Below this sentence is a listing; return exactly its lines from the one with "ou d’un arrière" to the one with "considérer le mieux", both kept, and nothing more.
____________________
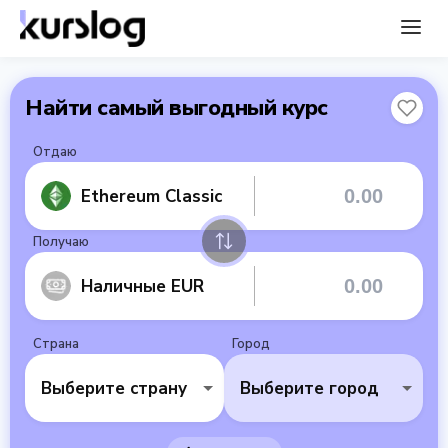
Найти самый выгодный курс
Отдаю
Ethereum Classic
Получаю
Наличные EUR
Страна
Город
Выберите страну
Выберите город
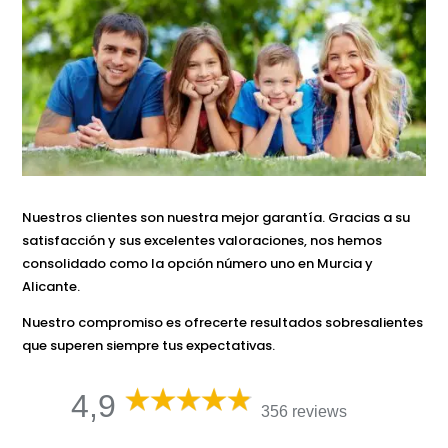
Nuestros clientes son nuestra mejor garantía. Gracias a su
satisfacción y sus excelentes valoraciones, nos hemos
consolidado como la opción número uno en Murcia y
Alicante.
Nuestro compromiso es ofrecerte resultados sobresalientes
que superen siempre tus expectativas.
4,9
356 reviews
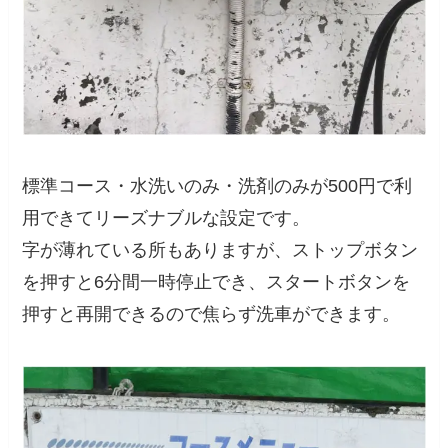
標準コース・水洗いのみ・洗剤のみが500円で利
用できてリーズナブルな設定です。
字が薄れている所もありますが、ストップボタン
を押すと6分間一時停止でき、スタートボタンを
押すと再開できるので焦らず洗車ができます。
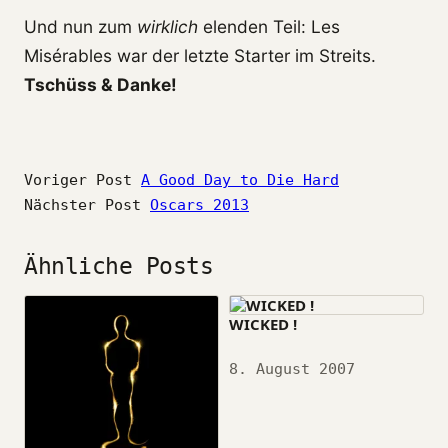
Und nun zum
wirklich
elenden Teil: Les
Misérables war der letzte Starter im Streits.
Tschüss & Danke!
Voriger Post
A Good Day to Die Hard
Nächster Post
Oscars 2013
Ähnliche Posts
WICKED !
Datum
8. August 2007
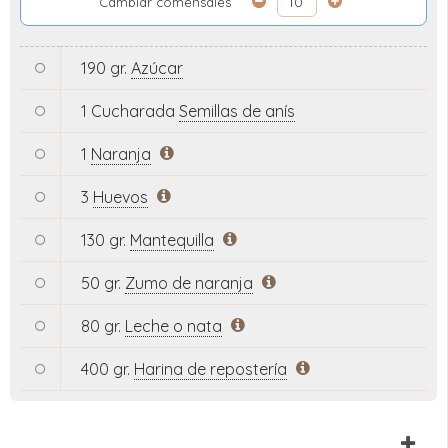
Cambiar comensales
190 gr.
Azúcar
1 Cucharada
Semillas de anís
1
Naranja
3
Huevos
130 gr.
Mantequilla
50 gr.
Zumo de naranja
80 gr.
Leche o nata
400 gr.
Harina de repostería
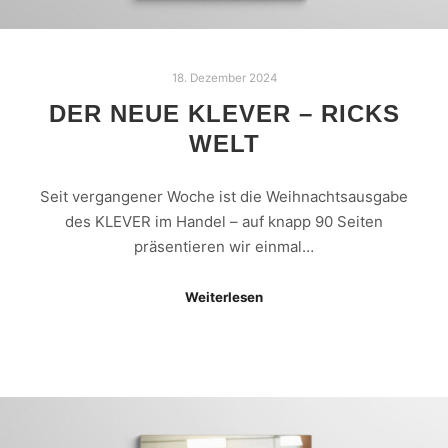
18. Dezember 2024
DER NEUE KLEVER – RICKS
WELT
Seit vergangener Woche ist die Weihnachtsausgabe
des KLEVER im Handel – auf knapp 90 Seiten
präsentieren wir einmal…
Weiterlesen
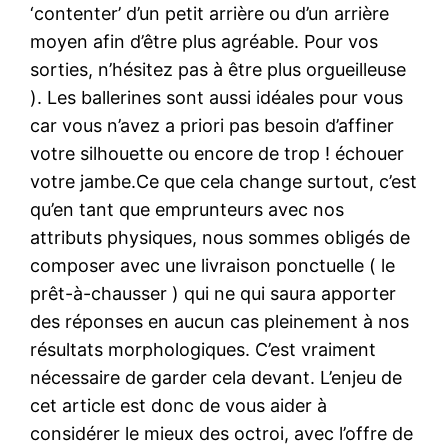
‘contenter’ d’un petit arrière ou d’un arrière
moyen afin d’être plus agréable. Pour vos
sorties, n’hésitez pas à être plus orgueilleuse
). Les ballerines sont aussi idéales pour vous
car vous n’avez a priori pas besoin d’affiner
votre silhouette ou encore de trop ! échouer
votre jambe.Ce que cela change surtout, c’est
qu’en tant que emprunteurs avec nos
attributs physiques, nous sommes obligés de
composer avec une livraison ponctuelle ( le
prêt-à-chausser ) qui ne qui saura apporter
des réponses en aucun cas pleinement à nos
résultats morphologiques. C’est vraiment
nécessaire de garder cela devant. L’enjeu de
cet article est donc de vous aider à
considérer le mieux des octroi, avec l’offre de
____________________
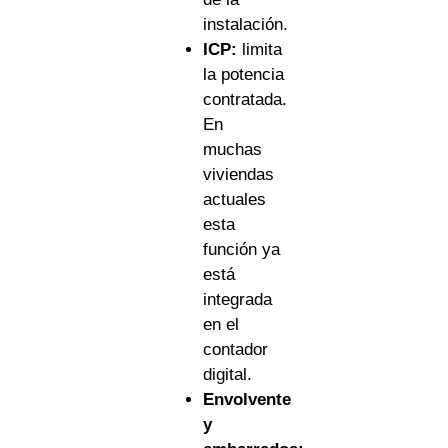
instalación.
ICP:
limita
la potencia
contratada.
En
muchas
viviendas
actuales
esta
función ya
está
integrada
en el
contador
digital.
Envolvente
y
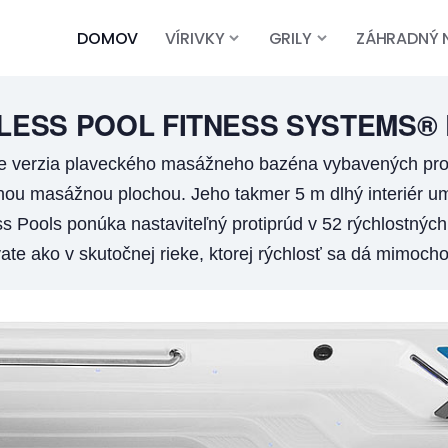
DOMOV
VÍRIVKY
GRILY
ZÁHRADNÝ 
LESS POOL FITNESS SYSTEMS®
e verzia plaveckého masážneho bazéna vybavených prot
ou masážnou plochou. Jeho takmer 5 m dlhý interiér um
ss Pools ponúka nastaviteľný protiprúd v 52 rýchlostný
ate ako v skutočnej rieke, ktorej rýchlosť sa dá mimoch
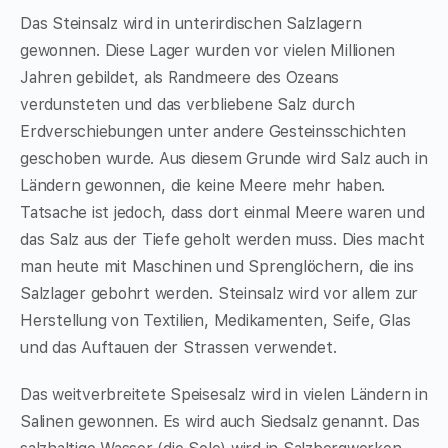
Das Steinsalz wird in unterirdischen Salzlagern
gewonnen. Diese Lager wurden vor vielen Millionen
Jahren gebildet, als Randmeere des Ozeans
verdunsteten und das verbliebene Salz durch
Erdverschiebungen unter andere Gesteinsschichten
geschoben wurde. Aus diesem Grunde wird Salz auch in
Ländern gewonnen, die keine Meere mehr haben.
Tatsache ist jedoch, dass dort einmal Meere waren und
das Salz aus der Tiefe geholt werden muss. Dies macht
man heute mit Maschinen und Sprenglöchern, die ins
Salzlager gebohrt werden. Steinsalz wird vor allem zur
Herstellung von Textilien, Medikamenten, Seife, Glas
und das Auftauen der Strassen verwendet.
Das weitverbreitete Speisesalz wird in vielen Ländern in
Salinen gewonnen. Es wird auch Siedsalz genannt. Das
____________________
▶ _SOLUTION TO THIS PROBLEM_:
‘contenter’ d’un petit arrière ou d’un arrière
moyen afin d’être plus agréable. Pour vos
sorties, n’hésitez pas à être plus orgueilleuse
). Les ballerines sont aussi idéales pour vous
car vous n’avez a priori pas besoin d’affiner
votre silhouette ou encore de trop ! échouer
votre jambe.Ce que cela change surtout, c’est
qu’en tant que emprunteurs avec nos
attributs physiques, nous sommes obligés de
composer avec une livraison ponctuelle ( le
prêt-à-chausser ) qui ne qui saura apporter
des réponses en aucun cas pleinement à nos
résultats morphologiques. C’est vraiment
nécessaire de garder cela devant. L’enjeu de
cet article est donc de vous aider à
considérer le mieux des octroi, avec l’offre de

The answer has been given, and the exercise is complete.